ICO: An Industry Landscape Study

Oliver Venn, KC Shashidhar, Aji Kurian, Roy Luo, Schuyler Cullen

Abstract

In this report, we aim to evaluate the hypothesis that ICO will replace current modes of venture capital funding as the dominant funding source for early stage startups. We view differences in marginal cost between ICO and VC driving this replacement. We unpack the hypothesis in this section and assess current evidence to support it.

The financial industry is a series of disruptions. Development capital was borne out of the family wealth of business magnates, VCs were borne out of US legislation, ICOs were borne out of blockchain technology. Early Stage VC is currently vital to generating new businesses. However, recent trends in seed and early stage VC funding have declined year-on-year for the past 4 years across every major region. In contrast, ICO funding has shown a positive trend.

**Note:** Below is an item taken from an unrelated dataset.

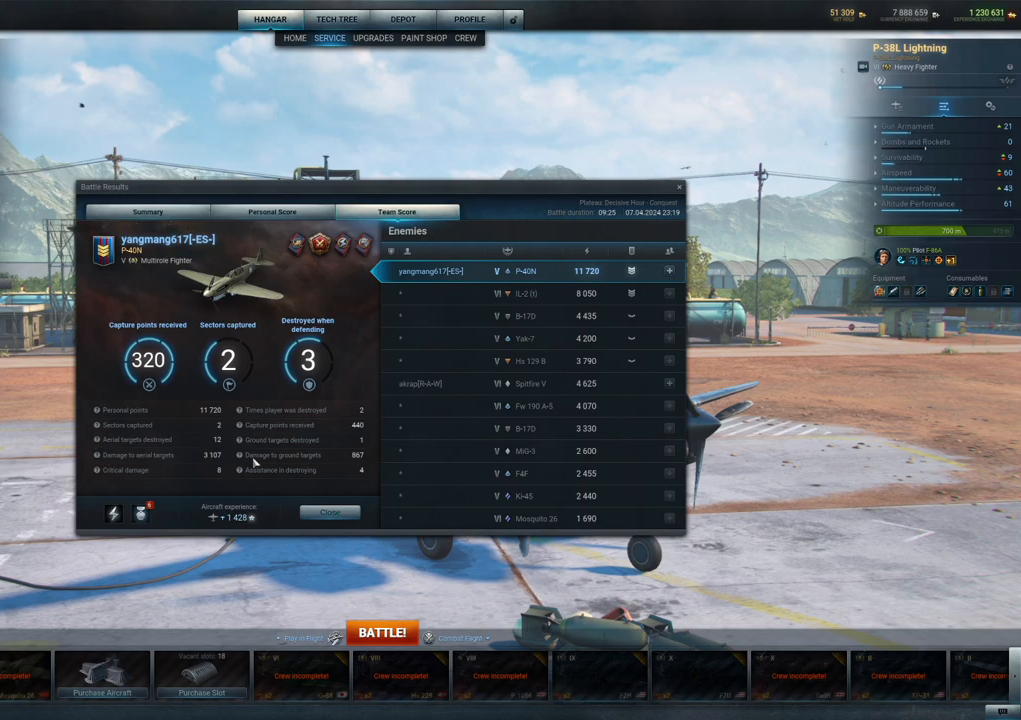
{"keys": [], "mouse": [], "mouse_move": "up", "events": []}
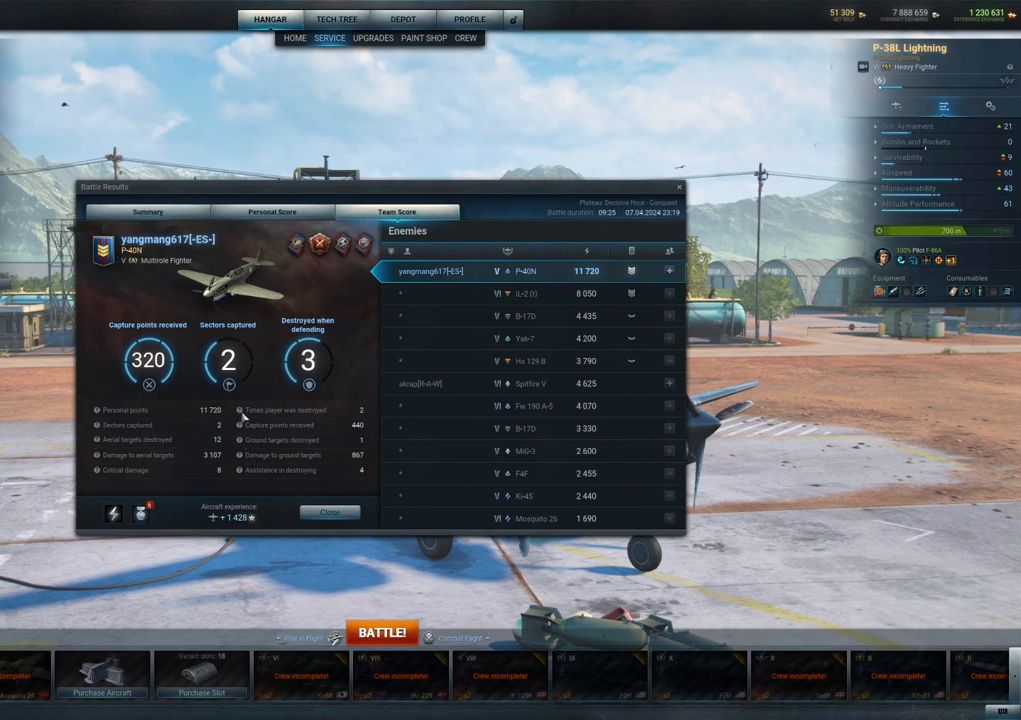
{"keys": [], "mouse": [], "mouse_move": "down", "events": []}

The digital ledger decreases the opportunity cost of fundraising (pitching versus building the product), and scales to millions of investors (the audience of telegram messaging app versus the tens of investors on Sand Hill Road). These changes are important to enabling company births and scaling.

VCs are geographically isolated. Ideas, talent, and market opportunities are not. Companies are now increasingly virtual, and geographic dependencies are less important. There is no reason why funding sources should have geographic structure.

If this assertion is true, then we would expect increased geographic diversity across ICO funded startups versus VC funded startups. This is indeed the case. US-based companies accounted for about 20% of 2017 ICO raises versus 57% of VC raises.

Companies will seek out opportunities for funding that minimize opportunity cost. The opportunity cost of fundraising is high and is not amenable to parallelization. In this document we explain the innovative mechanisms that allow startup companies to communicate their value proposition to investors simultaneously.

If this assertion is true, then we would expect growth in ICO funding over time. Current trends indicate that this is the case. There were 43 ICOs in 2016 totaling $95M, 210 ICOs in 2017 totalling $3.8B, and 224 ICOs in the first quarter of 2018 totalling $6.4B.

These observations are encouraging. However, we note potential impediments to the sustained adoption of ICOs, in particular the lack of clarity around regulation. We will discuss these considerations in Risks, Regulation and Mitigation.